◆ Written task
Give the count of lines in the data that include "机器学习数学", with no other words.

◆ Plain-text document sources
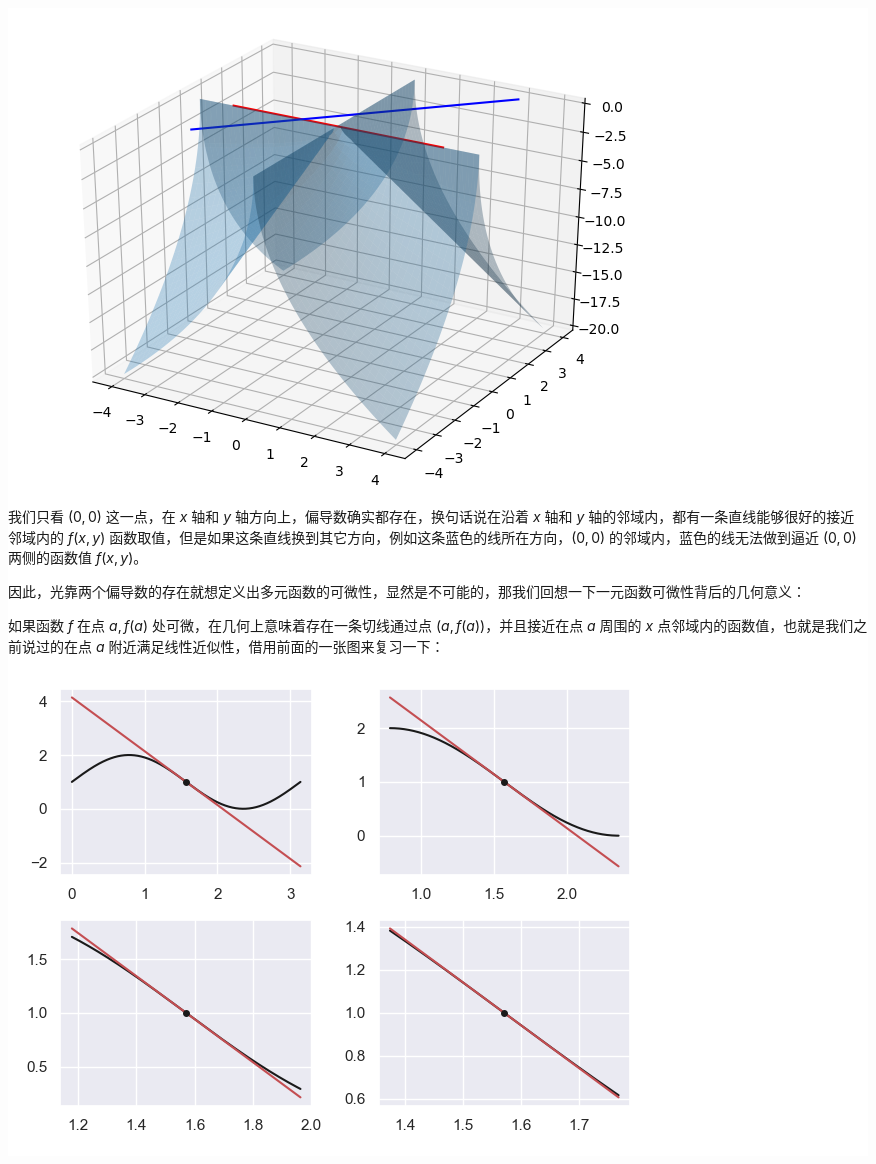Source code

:![附件/机器学习数学/a3fe3a63caa1026ab906695d3f67a107.png](../../附件/机器学习数学/a3fe3a63caa1026ab906695d3f67a107.png)

我们只看 $(0,0)$ 这一点，在 $x$ 轴和 $y$ 轴方向上，偏导数确实都存在，换句话说在沿着 $x$ 轴和 $y$ 轴的邻域内，都有一条直线能够很好的接近邻域内的 $f(x,y)$ 函数取值，但是如果这条直线换到其它方向，例如这条蓝色的线所在方向，$(0,0)$ 的邻域内，蓝色的线无法做到逼近 $(0,0)$ 两侧的函数值 $f(x,y)$。

因此，光靠两个偏导数的存在就想定义出多元函数的可微性，显然是不可能的，那我们回想一下一元函数可微性背后的几何意义：

如果函数 $f$ 在点 $a,f(a)$ 处可微，在几何上意味着存在一条切线通过点 $(a,f(a))$，并且接近在点 $a$ 周围的 $x$ 点邻域内的函数值，也就是我们之前说过的在点 $a$ 附近满足线性近似性，借用前面的一张图来复习一下：

![附件/机器学习数学/5ee4c113eba3827b553048ac0b08a45d.png](../../附件/机器学习数学/5ee4c113eba3827b553048ac0b08a45d.png)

◆ Response to the exercise
2